Yemen packages: Is Al Qaeda focusing on small-scale attacks?
Al Qaeda in the Arabian Peninsula was behind the failed Christmas Day bomb attempt last year. US authorities believe the terrorist group is focusing on small-scale attacks against the West.
This week's package bomb attempt, if it was hatched by Al Qaeda, lends support to the notion that the terrorist group is focusing on relatively simple and even small-scale attacks in its efforts to fight America and the West.
Authorities said that parcel bombs bound from Yemen were addressed to two Jewish places of worship in Chicago, although the bombs may have been intended to explode aboard cargo planes and bring them down. The British newspaper the Guardian reported Saturday that one of the devices was linked to a cell phone, while the other was attached to a timer. In any case, the threat is very different in scale and complexity from the 9/11 attacks nine years ago, in which nearly 3,000 people died.
Yet on Saturday, US Homeland Security Secretary Janet Napolitano said the evidence is consistent with the idea that Al Qaeda may be behind this latest terror threat.
'All the hallmarks of Al Qaeda'
"I think we would agree with that, that it does contain all the hallmarks of Al Qaeda and in particular Al Qaeda AP," the group's Arabian Peninsula affiliate, Ms. Napolitano said in an interview on ABC News.
The Obama administration has been increasingly focused on the Al Qaeda affiliate, and on Yemen as a high-risk breeding ground for Islamic extremism. Authorities have said Al Qaeda AP was behind the failed Christmas Day bomb attempt last year by a Nigerian airline passenger with explosives hidden in his underwear.
In broadcast interviews Saturday, Napolitano said the parcel bombs appear to include the same explosive used in the Christmas Day attempt, pentaerythritol trinitrate or PETN.
If the latest terrorist plots are less spectacular than 9/11, or the failed 2006 Heathrow plot against several trans-Atlantic jetliners, that doesn't mean that Al Qaeda has become less dangerous, terrorism experts say.
Waging traditional urban warfare
Rather, Al Qaeda may have pivoted and be "slowly raising a new army designed to wage traditional urban warfare," Steven Simon of the Council on Foreign Relations said recently, in a commentary co-authored with Jonathan Stevenson of the US Naval War College.
Writing in the Washington Post earlier this month, they pointed to recent attacks such as the commando style raid targeting Hindus in Mumbai in 2008, a failed Times Square car-bombing in New York this spring, and the recent terror alert regarding possible machine-gun attacks against groups of US tourists in Europe.
"There are indications that Al-Qaeda and its affiliates are growing less attached to the kinds of spectacular attacks they once seemed to prefer," a US official told Reuters Friday, speaking on condition of anonymity. "They're looking more and more to less sophisticated, less costly, and perhaps less detectable operations."
The new Al Qaeda, Mr.
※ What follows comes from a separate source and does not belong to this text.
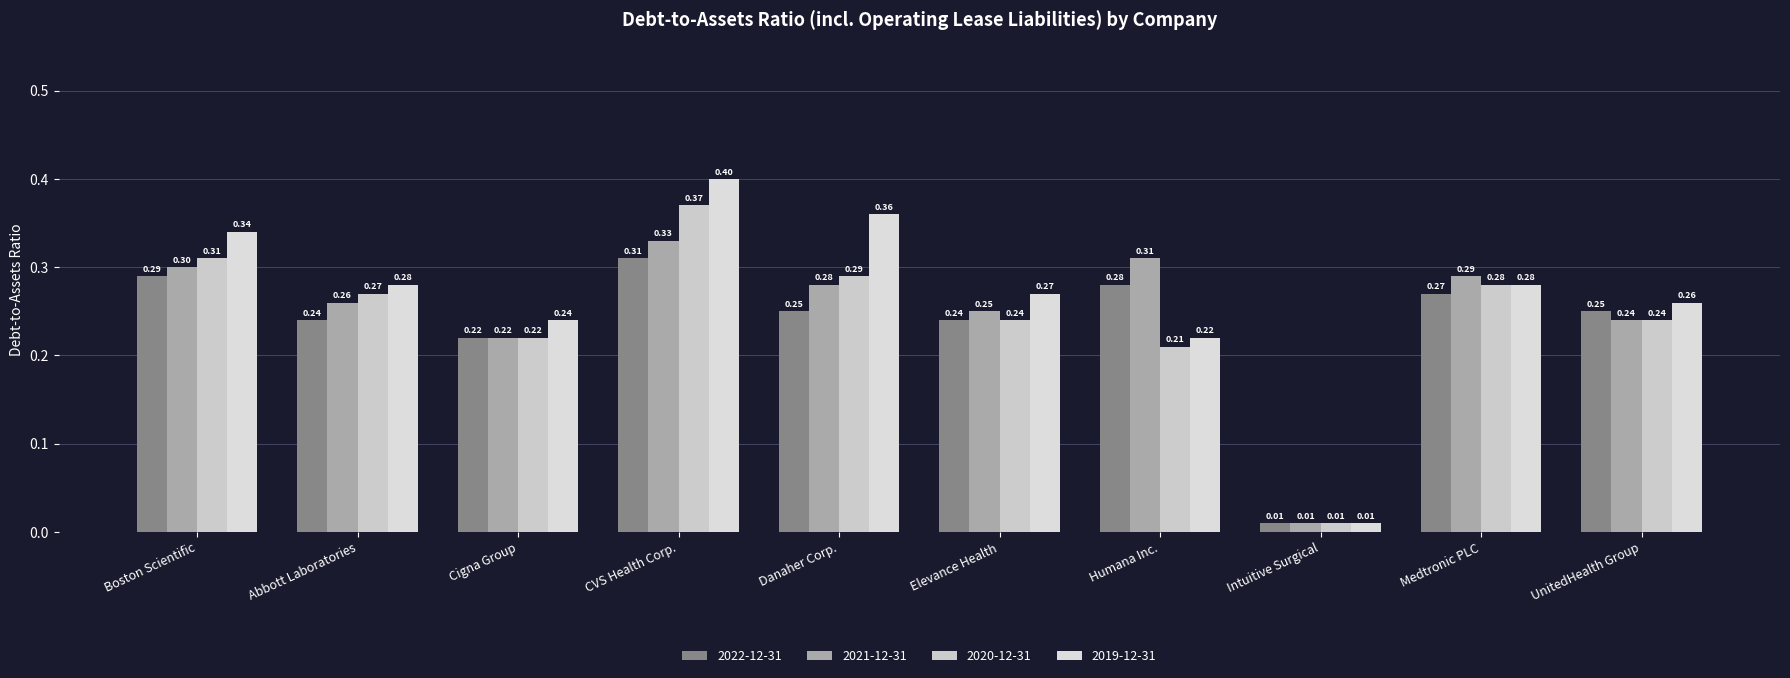

Which series changed the most between Boston Scientific and Danaher Corp.?

2022-12-31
Simon and Mr. Stevenson argue, seems to understand both its own limitations and the potential effectiveness of attacks that, while modest in scale, can still do considerable harm on a global scale. Such attacks may achieve an important side goal, they add: avoiding Muslim casualties that have been criticized by jihadist dissenters.
Despite an ongoing search for more potential bomb parcels from Yemen, President Obama continued on Saturday with a scheduled campaign travel day including stops in Philadelphia, New York, and Chicago.
On Friday, John Brennan, the president's counterterrorism assistant, issued a statement thanking the Kingdom of Saudi Arabia for aid that "helped make it possible to increase our vigilance and identify the suspicious packages in Dubai and East Midlands Airport" in Britain.
British Home secretary Theresa May said Saturday that the bomb could have brought down an aircraft. But she voiced skepticism that the perpetrators could have known where the device would be when they planned for it to explode.
Even an attack on a cargo plane can be deadly, putting not only pilots' lives at risk but also potentially others as well.
Cargo not screened like passenger bags
"Cargo travels on both cargo-only and on combi-aircraft, which have passengers and cargo," Philip Baum, editor of Aviation Security International, told the Associated Press. "And cargo is not subject to the same screening requirements as passengers' baggage."
A cargo-plane explosion at an airport or while flying above a city would also put non-crew lives at risk.
At the very least, dealing with heightened terror threats is financially costly. And the new focus on cargo comes, coincidentally, as the US Transportation Security Administration is also implementing new pat-down procedures for air travelers.
"Passengers should continue to expect an unpredictable mix of security layers that include explosives trace detection, advanced imaging technology, canine teams, among others," the TSA said in a statement Thursday.
[Reuters reports that Yemeni security forces have arrested a woman thought to be involved in sending explosive packages headed to the United States after surrounding a house where she was hiding in the capital Sanaa. Yemen's President Ali Abdullah Saleh said earlier that security forces had surrounded a house at an undisclosed location where a woman believed to be involved in the apparent plan to attack targets in the United States was taking refuge.]